*Aim of the task*.
Return every line in the rows below that contains the word "ασφάλεια".

*Dataset records*.
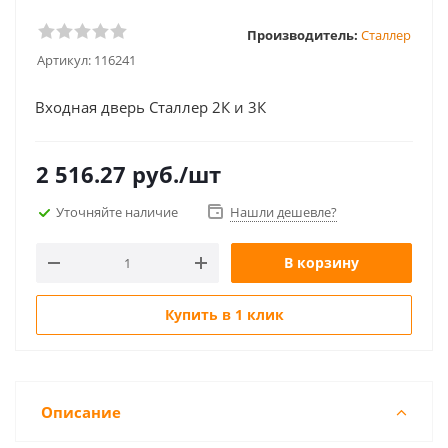
Производитель:
Сталлер
Артикул:
116241
Входная дверь Сталлер 2К и 3К
2 516.27
руб.
/шт
Уточняйте наличие
Нашли дешевле?
В корзину
Купить в 1 клик
Описание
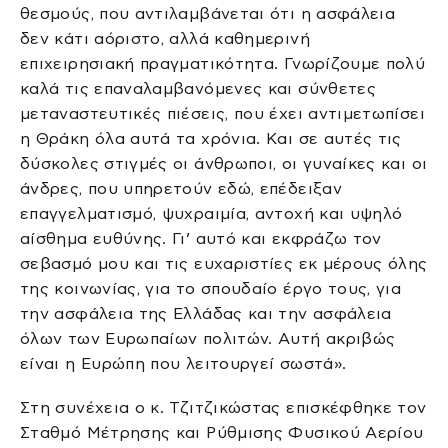
θεσμούς, που αντιλαμβάνεται ότι η ασφάλεια
δεν κάτι αόριστο, αλλά καθημερινή
επιχειρησιακή πραγματικότητα. Γνωρίζουμε πολύ
καλά τις επαναλαμβανόμενες και σύνθετες
μεταναστευτικές πιέσεις, που έχει αντιμετωπίσει
η Θράκη όλα αυτά τα χρόνια. Και σε αυτές τις
δύσκολες στιγμές οι άνθρωποι, οι γυναίκες και οι
άνδρες, που υπηρετούν εδώ, επέδειξαν
επαγγελματισμό, ψυχραιμία, αντοχή και υψηλό
αίσθημα ευθύνης. Γι’ αυτό και εκφράζω τον
σεβασμό μου και τις ευχαριστίες εκ μέρους όλης
της κοινωνίας, για το σπουδαίο έργο τους, για
την ασφάλεια της Ελλάδας και την ασφάλεια
όλων των Ευρωπαίων πολιτών. Αυτή ακριβώς
είναι η Ευρώπη που λειτουργεί σωστά».
Στη συνέχεια ο κ. Τζιτζικώστας επισκέφθηκε τον
Σταθμό Μέτρησης και Ρύθμισης Φυσικού Αερίου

*Solved problem*.
θεσμούς, που αντιλαμβάνεται ότι η ασφάλεια
την ασφάλεια της Ελλάδας και την ασφάλεια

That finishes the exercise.